SHORT EXERCISE —
Can you print the material below word for word, leaving out the pictures?

begin RECORD EXCERPTS

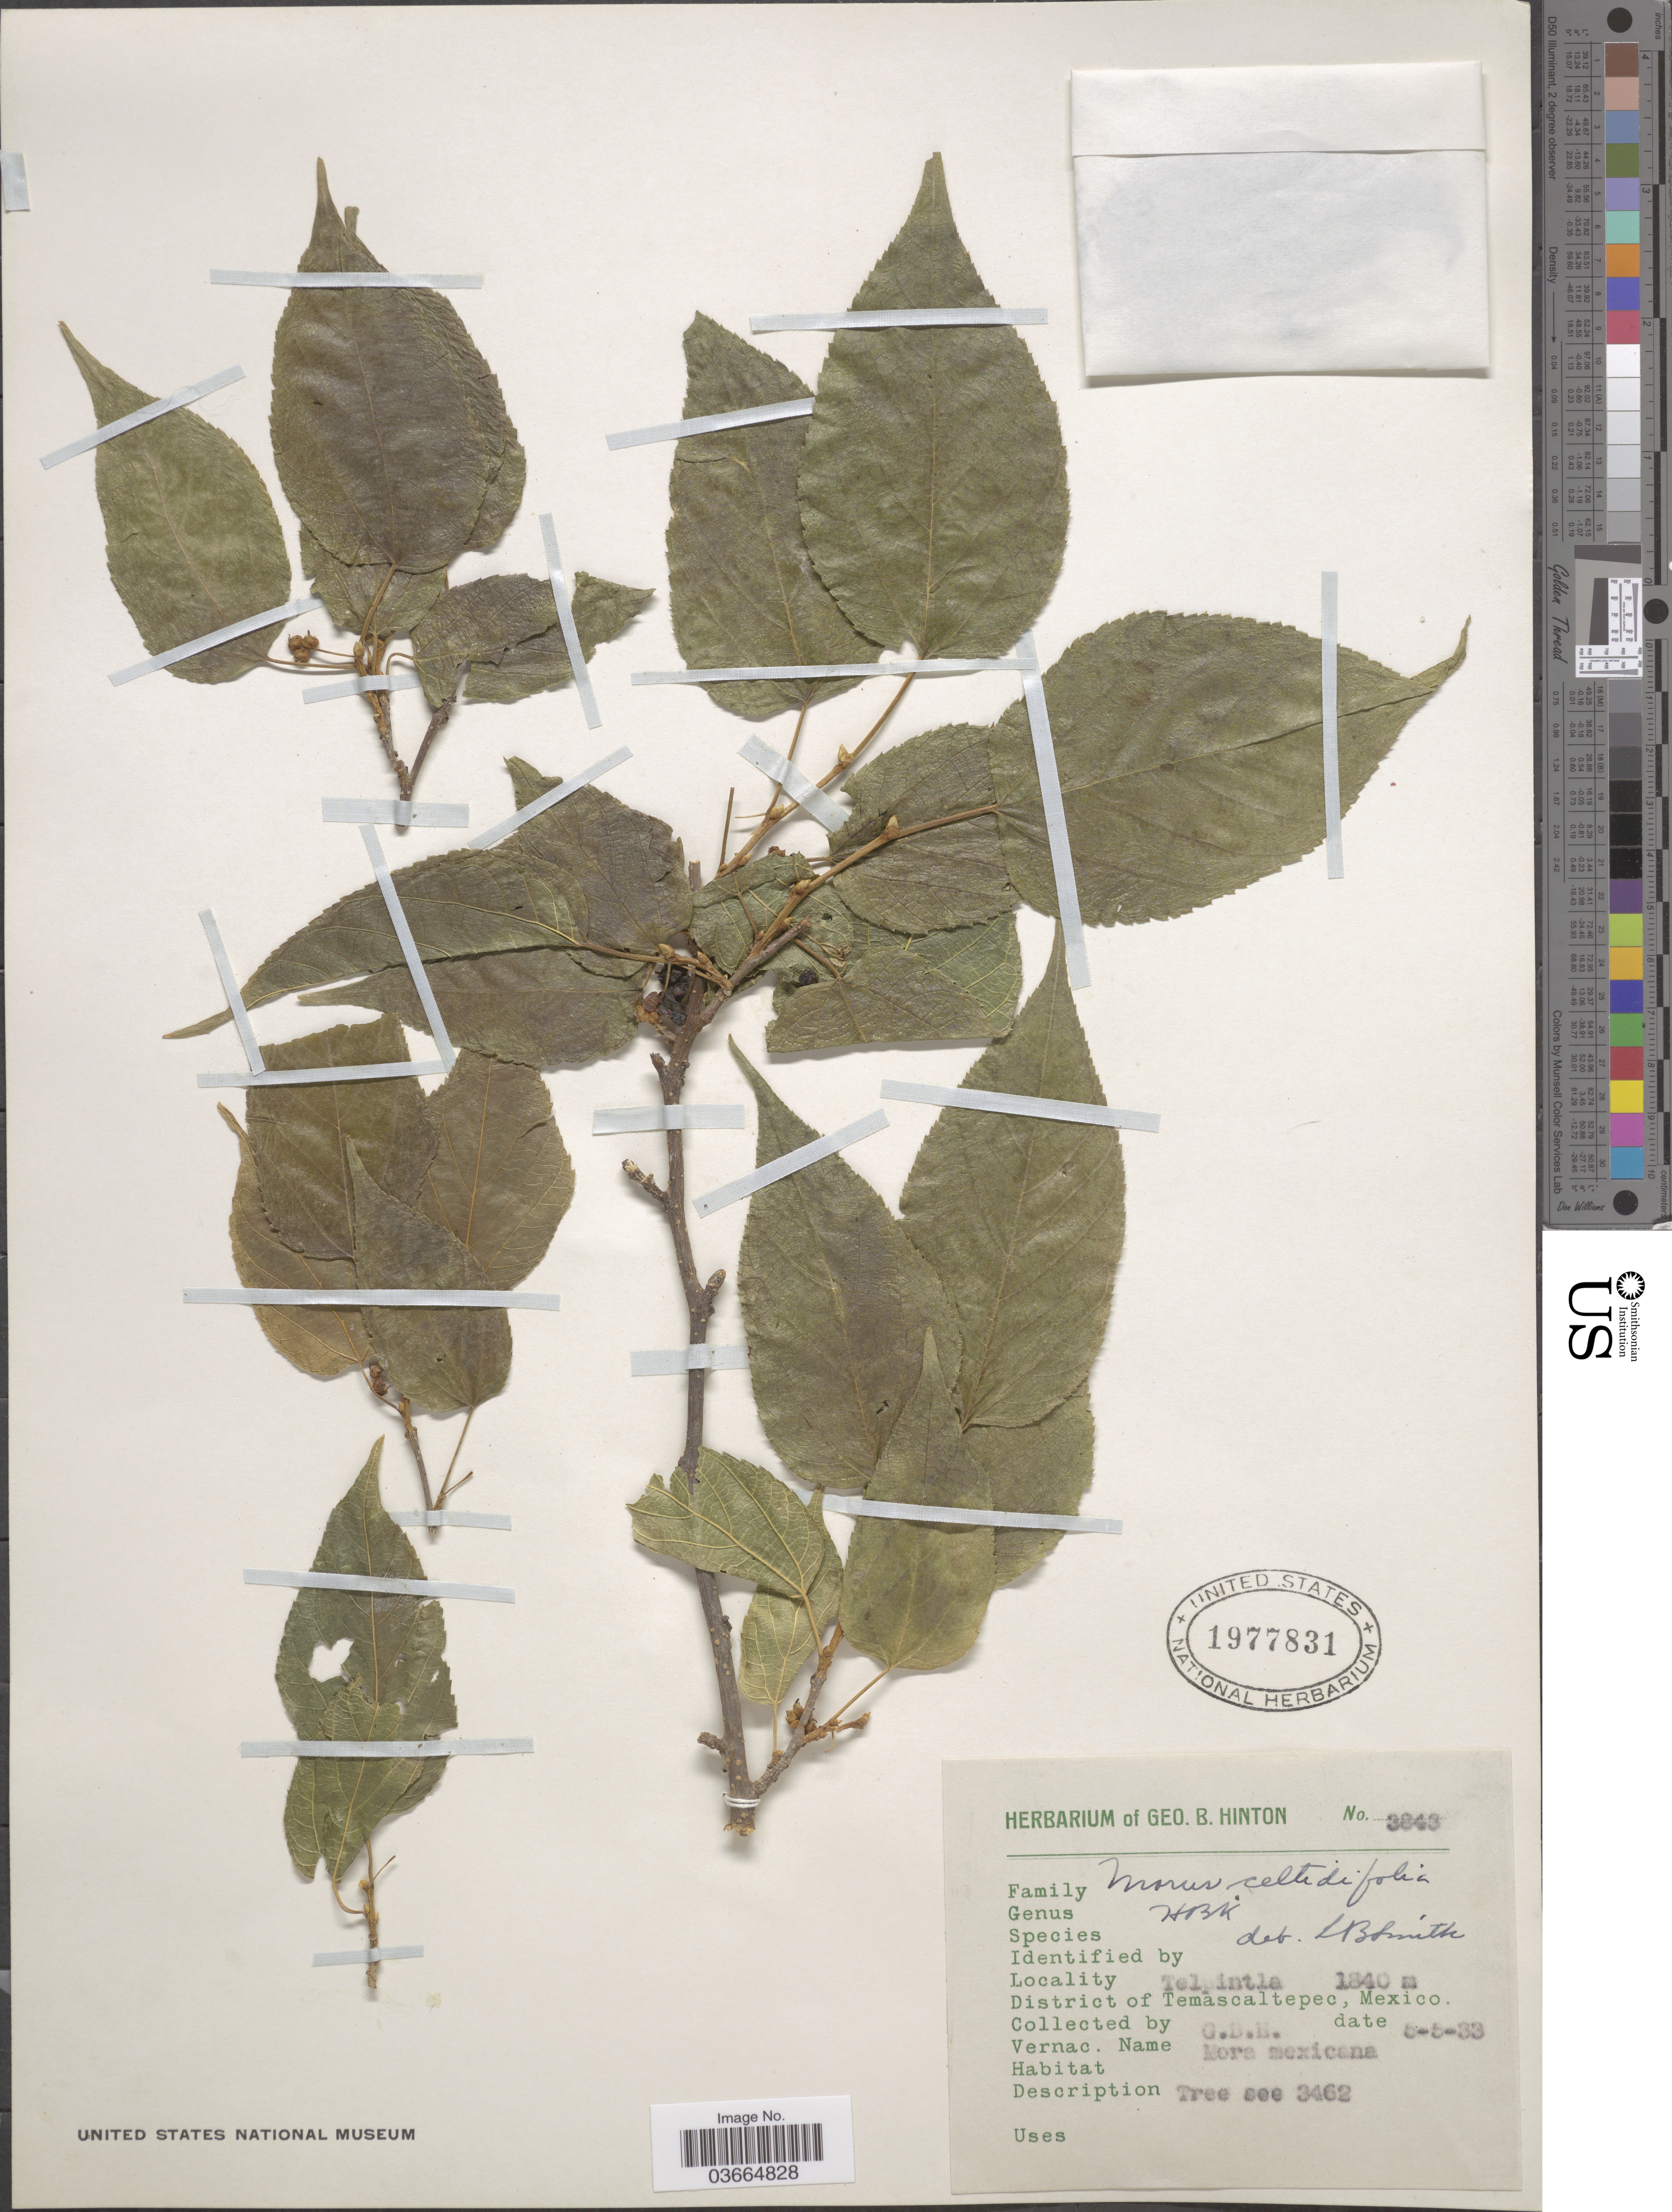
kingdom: Plantae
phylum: Tracheophyta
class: Magnoliopsida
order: Rosales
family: Moraceae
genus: Morus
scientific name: Morus celtidifolia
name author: Kunth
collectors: G. B. Hinton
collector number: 3843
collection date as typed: Transcribed d/m/y: 5/5/33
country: Mexico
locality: Telpintla. District of Temascaltepec.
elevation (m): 1840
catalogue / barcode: US 1977831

end RECORD EXCERPTS

CORRECT OUTPUT —
kingdom: Plantae
phylum: Tracheophyta
class: Magnoliopsida
order: Rosales
family: Moraceae
genus: Morus
scientific name: Morus celtidifolia
name author: Kunth
collectors: G. B. Hinton
collector number: 3843
collection date as typed: Transcribed d/m/y: 5/5/33
country: Mexico
locality: Telpintla. District of Temascaltepec.
elevation (m): 1840
catalogue / barcode: US 1977831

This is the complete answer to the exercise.